At one such writers' event I asked one of my random questions which prompted an editor who was present to approach me after the talk. She wanted to see my writing. She was serious. I was flattered but not quite hopeful. In the end she loved my stories. She loved them so much she took my first completed manuscript to a publisher/friend of hers who wanted to publish it. Wonder of wonders! It became my first book, which, by the way, won as a finalist in the Midwest Book Awards in 2016. The sequel is done and waiting for a new publisher. My last publisher died very unexpectedly.

I have continued to write. All of a sudden I am no longer a retired midwife, but have a whole new career. Then came the real shocker! Some young families in Romania bumbled across my book and started translating it into Romanian. Romania was not on my bucket list, and I doubt very much it is on yours, but this past July I flew to Romania for the book launch and sold and (signed) 70 books the first night after my talk. So many copies sold in the weeks after that that the Romanian version has gone back for a second printing. We are presently talking about publishing the sequel and 3 other books I have since written. They are offering to publish all of them in English and Romanian since it is cheaper to print them there than it is in the U.S.

Being at the birth of my grandson Theo was a highlight of the past three years and then again when our "adopted" Ethiopian daughter Anadi delivered Maraki eight months ago. This past year I have written short stories that are appearing in various magazines. I am currently editing the next manuscripts so they will be ready for the Romanians.

Although it wasn't on the bucket list, I got my first tattoo the year I turned 65. It celebrated fifty years of having survived sexual assault and my subsequent suicide attempts back when I was 14. It also covered up all of the residual scars I had carved into my arm. It is beautiful: a bumble bee on a poppy flower. Like the lilies of the field, God cares for us, even the most fragile of flowers, the poppy. The little bee reminds me of His most extraordinary creation, all packaged into such tiny insects. I no longer have to see those scars, but instead an exquisite reminder to be grateful.
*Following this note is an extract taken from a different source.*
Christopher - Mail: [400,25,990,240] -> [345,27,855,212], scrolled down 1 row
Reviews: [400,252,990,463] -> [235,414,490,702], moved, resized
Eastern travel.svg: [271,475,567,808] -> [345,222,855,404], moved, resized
So how have I rewritten my bucket list, anyway? I have knocked off India and Africa. If I am meant to I will go there. I don't have to scheme to make it happen. I still do not want an array of antiques or a Victorian mansion. I am actually quite intrigued with the idea of a tiny house on wheels, though I don't feel the need to plan for that quite yet.
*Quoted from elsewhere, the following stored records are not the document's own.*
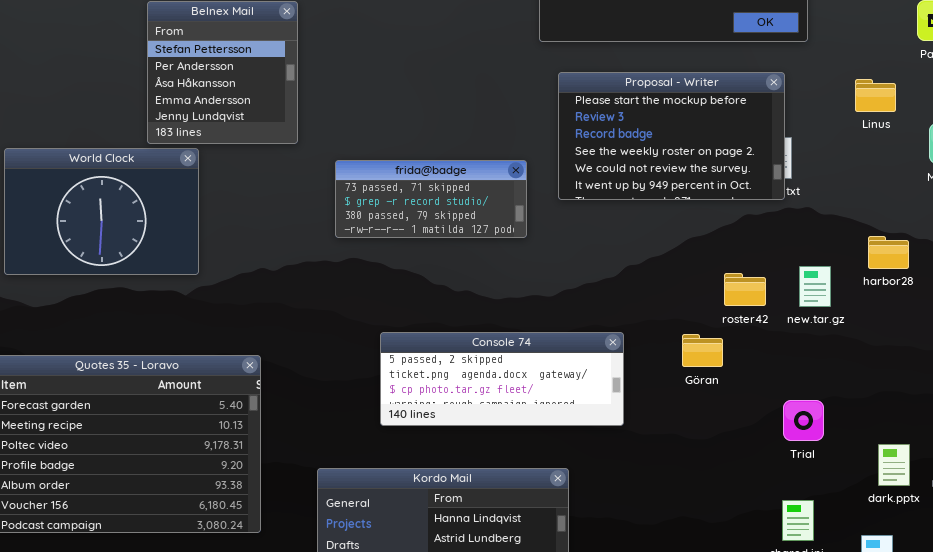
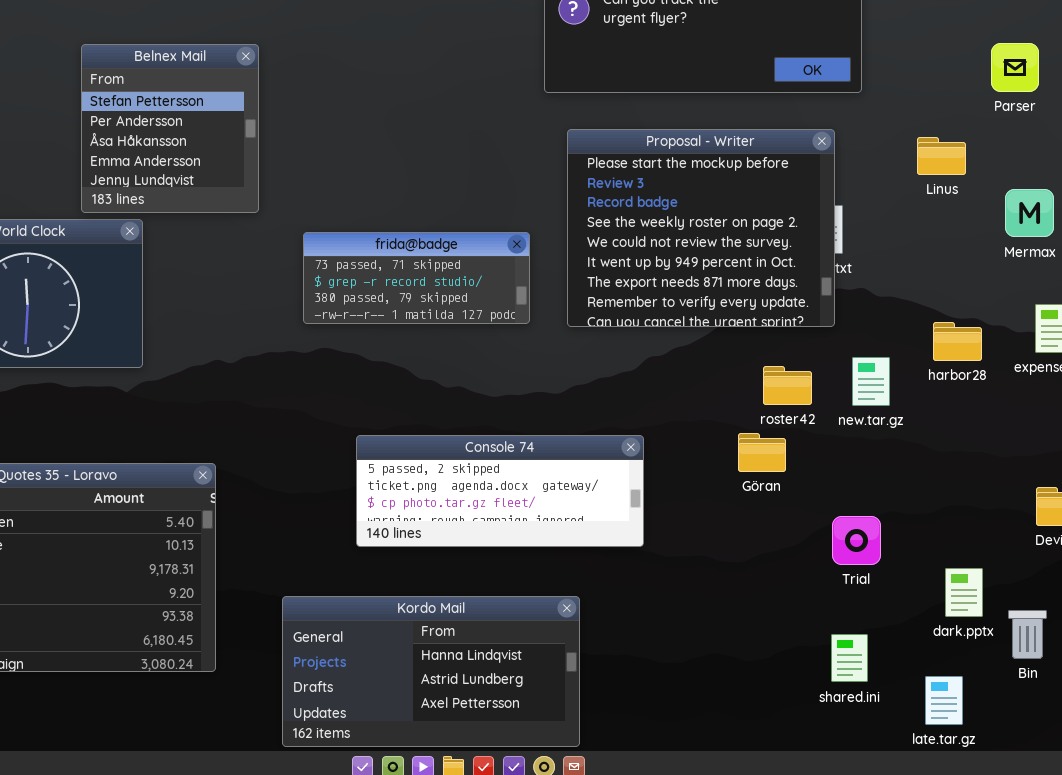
Proposal - Writer: [558,72,785,200] -> [567,129,835,327], resized
Göran: [682,334,723,367] -> [738,433,786,472], moved

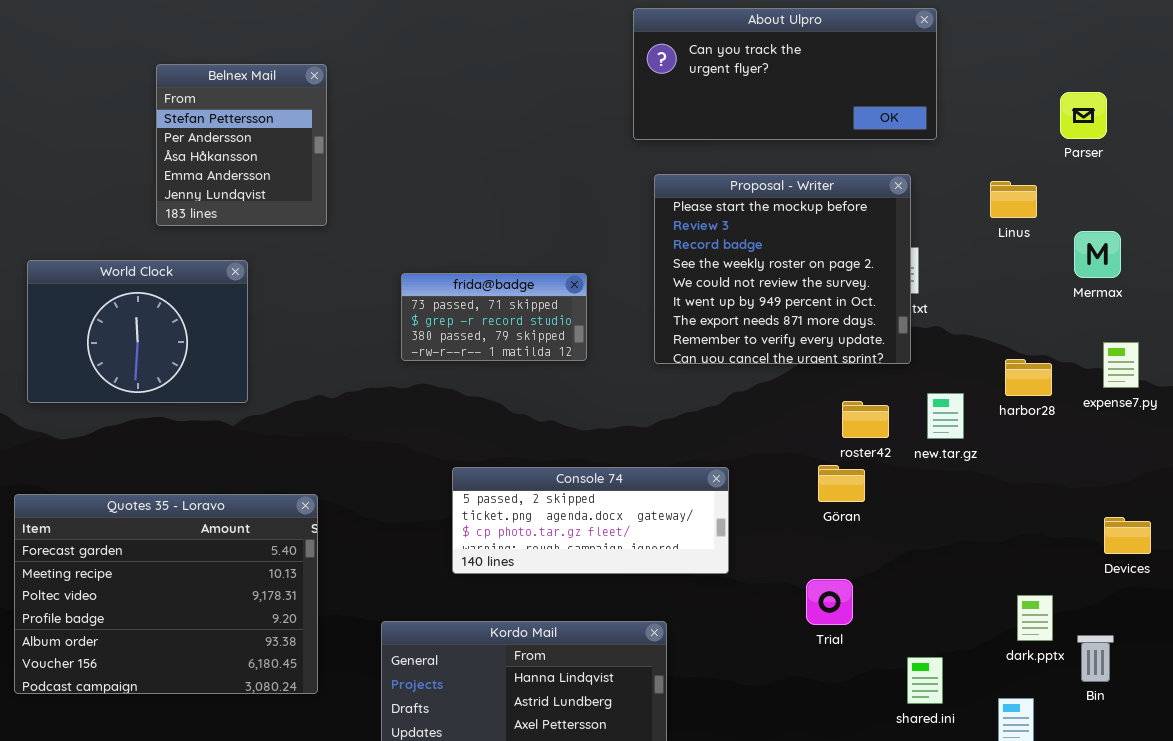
Belnex Mail: [81,44,259,213] -> [156,64,327,226], moved
frida@badge: [303,232,530,324] -> [401,273,587,361], resized
Trial: [832,516,881,565] -> [806,579,853,625], moved

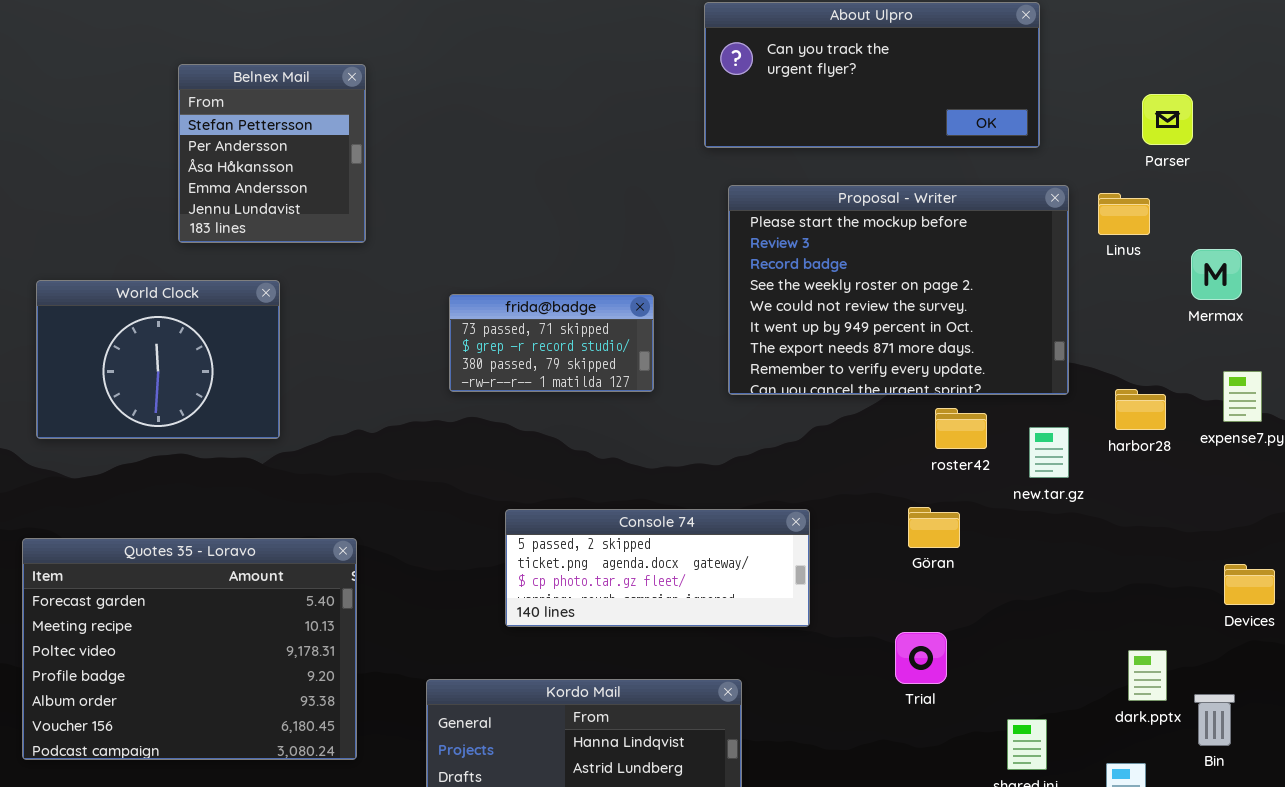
Parser: [1060,92,1107,139] -> [1142,94,1193,145], moved
Proposal - Writer: [654,174,911,364] -> [728,185,1069,395], resized
roster42: [842,401,889,438] -> [935,408,987,449], moved

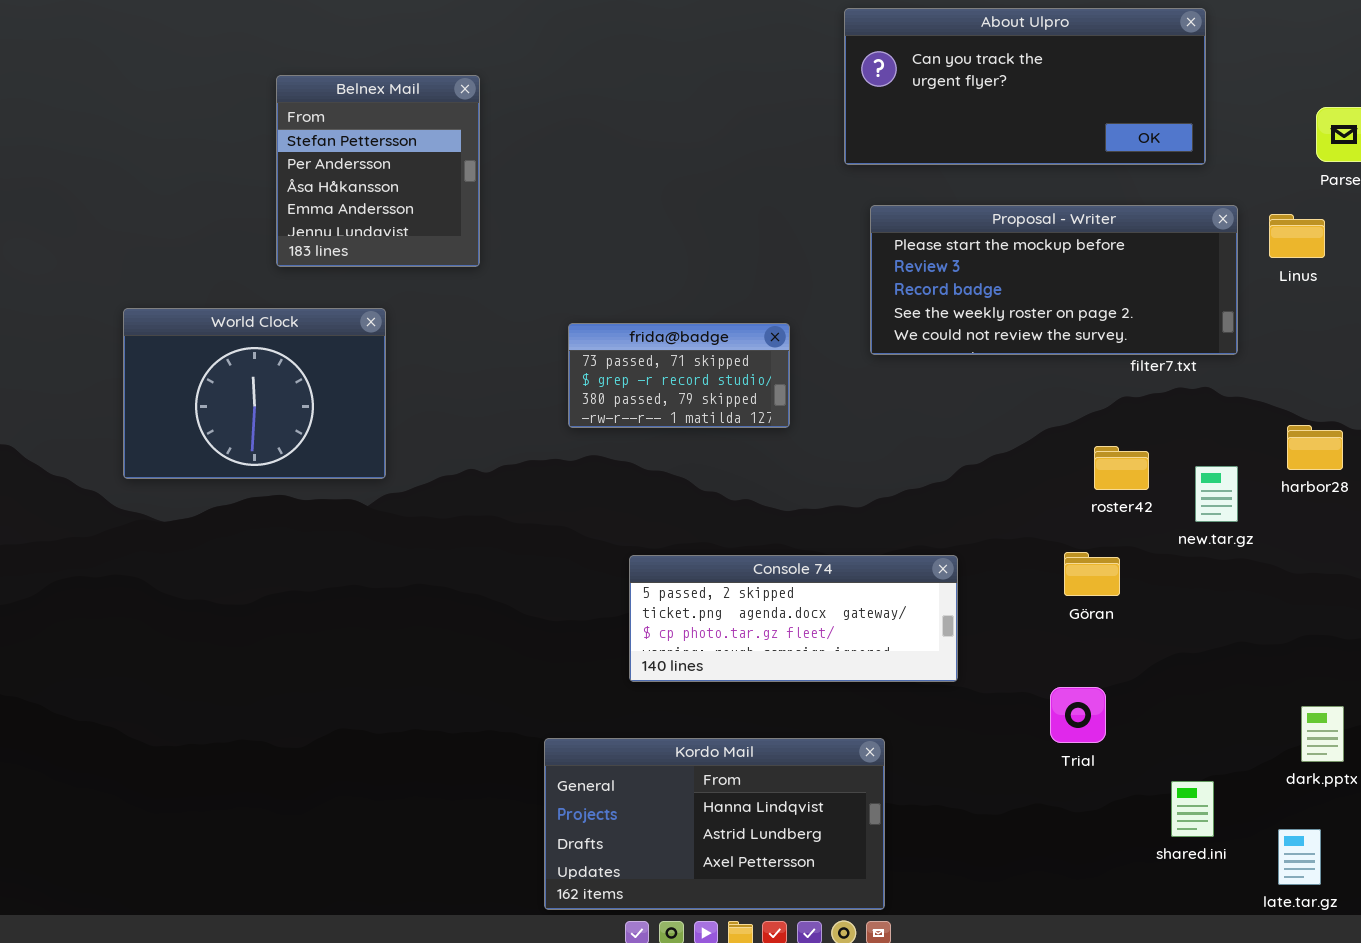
Proposal - Writer: [728,185,1069,395] -> [870,205,1238,355], resized
Quotes 35 - Loravo: [22,538,357,760] -> none, closed

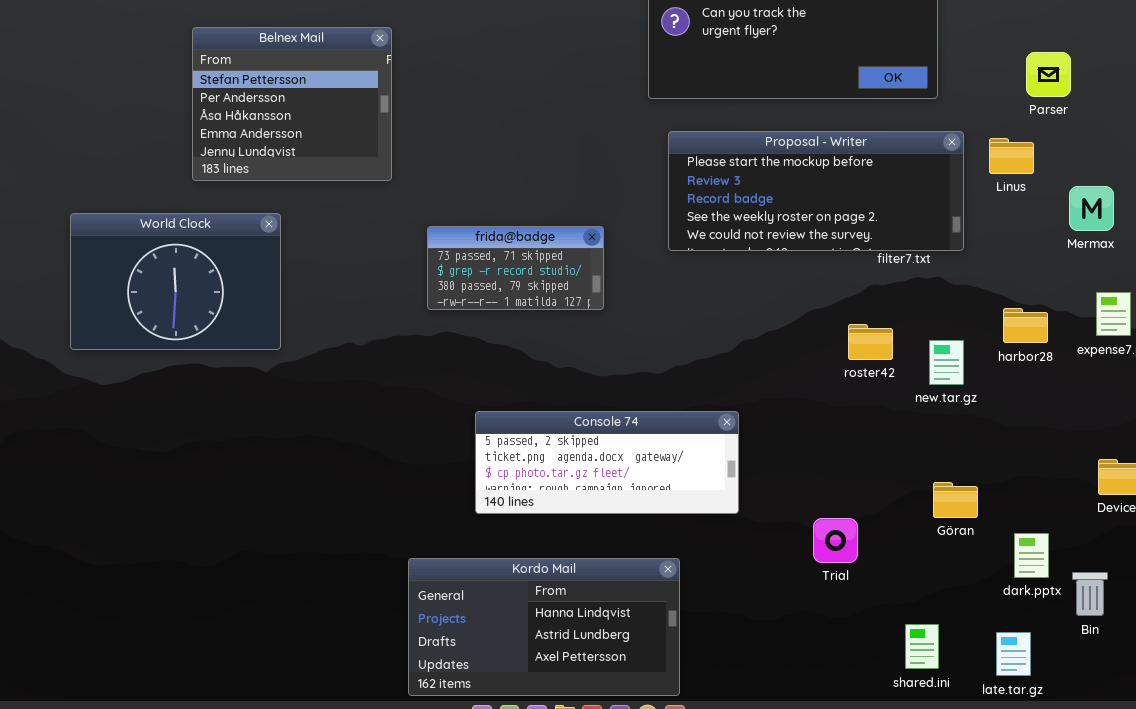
Belnex Mail: [276,75,480,267] -> [192,27,392,181], resized
Göran: [1064,552,1120,596] -> [933,482,978,518], moved
shared.ini: [1171,781,1214,837] -> [905,624,939,669], moved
Today my bucket list looks more like this:
1. Stay healthy. Eat properly. Exercise regularly.
3. Live mindfully. Walk slowly. Clear your mind often. Pray often.
4. Be grateful. Be peaceful. Listen to the world around you lest you miss a still small Voice.
5. Get rid of the superfluous technology. Check emails only 3 times a day.
6. Stop watching the news which only serves to depress me and in turn wind me up with useless ideas and images.
7. Take a pottery class.
8. Want less. Ask myself before buying anything, "Can I get to heaven without this?"
9. Learn Romanian.

*Aging with Grace: What the Nun Study Teaches Us About Leading Longer, Healthier, and More Meaningful Lives, Bantam, 2002. In 1986 Dr. David Snowdon, one of the world’s leading experts on Alzheimer’s disease, embarked on a revolutionary scientific study that would forever change the way we view aging—and ultimately living. Dubbed the “Nun Study” because it involves a unique population of 678 Catholic sisters, this remarkable long-term research project has made headlines worldwide with its provocative discoveries.
Yet Aging with Grace is more than a groundbreaking health and science book. It is the inspiring human story of these remarkable women—ranging in age from 74 to 106—whose dedication to serving others may help all of us live longer and healthier lives.